Caine is one of 43 Manhattan Beach Unified School District teachers chosen to try the $500,000 iPad pilot program, which started last fall. At Mira Costa, two English, math, science and social studies teachers use iPads, along with eight science teachers at Manhattan Beach Middle School and 27 teachers of different grade levels at each elementary school. The district purchased 560 student iPads (32 gigabytes and costing around $700 each), in addition to iPads for pilot teachers and administrators.

A quarter of the pilot costs are grant funded, while the district supports the rest. Later this year, the School Board will decide whether, and in what capacity, to continue the pilot.

Caine and pilot teachers implement iPads into their curricula two to three times a week, a total of 30 to 90 minutes. “I would use them every day if I had the possibility,” Caine said, as he brushed his finger across the screen of his iPad, flipping through the applications he uses in class.

That morning, Caine’s class of about 30 students split into small groups, each settling in a corner on campus. Outside, a dynamic quartet acted out the day’s lesson, demonstrating a protest in front of a church.

“Pro-choice, pro-choice, pro-choice!” Carly McPherson and Katie Brown chanted, as another group member filmed using the iPad.

“Get out of here! This is a church, you’re interrupting mass!” another group member, Courtney Duong, yelled on camera.

Cut.

The group, giggling, gathered around the iPad to playback the scene. Within seconds, they were filming the next scene – Connor Wright assumed the role of a police officer and arrested the protestors for disturbing the peace.

“This is unconstitutional!” McPherson yelled, on camera. Group members would later edit their video on the iPad using iMovie.

Later this year, Caine’s class will be assigned to create political campaign commercials.

Nationwide, schools are embracing iPads in the classroom, despite much data to prove its impact. Critics say that administrators, seduced by the “latest and greatest,” are too quick to implement technology into the classroom.

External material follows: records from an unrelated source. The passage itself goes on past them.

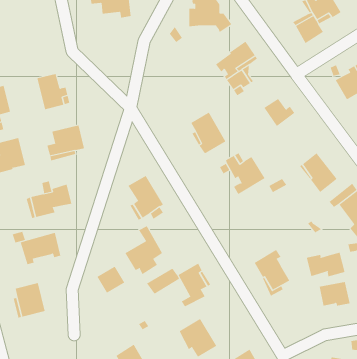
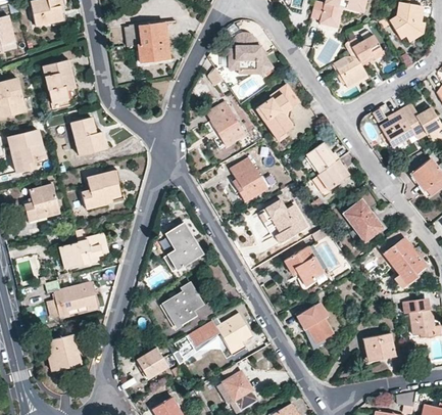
building: none -> [43,60,77,103]
building: none -> [207,102,245,146]
building: none -> [317,158,349,189]
building: none -> [285,246,324,285]
building: [306,252,345,277] -> none
building: [97,266,125,294] -> [138,349,167,377]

Regardless, classrooms, which have remained static for decades, are changing. “(The pilot program) is sometimes hard for people to wrap their head around because it has so much potential to change how a classroom looks,” said Ellen Rosenberg, Manhattan Beach Unified School District board president.

The program is one element of the district’s effort to shift its educational focus from the “three R’s” – reading, writing and arithmetic – to the “four C’s” – communication, critical thinking, collaboration and creativity, said Karina Gerger, the district’s 21st century learning administrator. “The four C’s move students to the forefront of being active participants in the global community,” Gerger said.

While data is still scarce, administrators maintain that technology is the future of teaching and will help build critical thinking skills and prepare students for higher education or the workforce. “These are the kids, at three years old, that are driving around in the back seat with smart phones, intuitively using technology,” Rosenberg said. “If we don’t have something in place, we’re going to be missing out.”

“It is our responsibility to do what’s best for our students, to prepare them for the future,” Gerger said.

At a time when school districts are bearing the brunt of a weak economy as the state continues to slash its education budget, some teachers and students find using district funds for iPads difficult to justify. “An iPad is simply another distraction and a waste of funds that should be used for electives and class trips to actually viable places of learning,” one student participating in the pilot program wrote in a district-administered survey.

Others can’t imagine class without it. “With a textbook, you only have a limited amount of information that you can look up and use,” said Mira Costa senior Katie Brown. “When you have the iPad, we can all be looking at the same thing on the Internet, and the Internet is so big that you can just do anything.”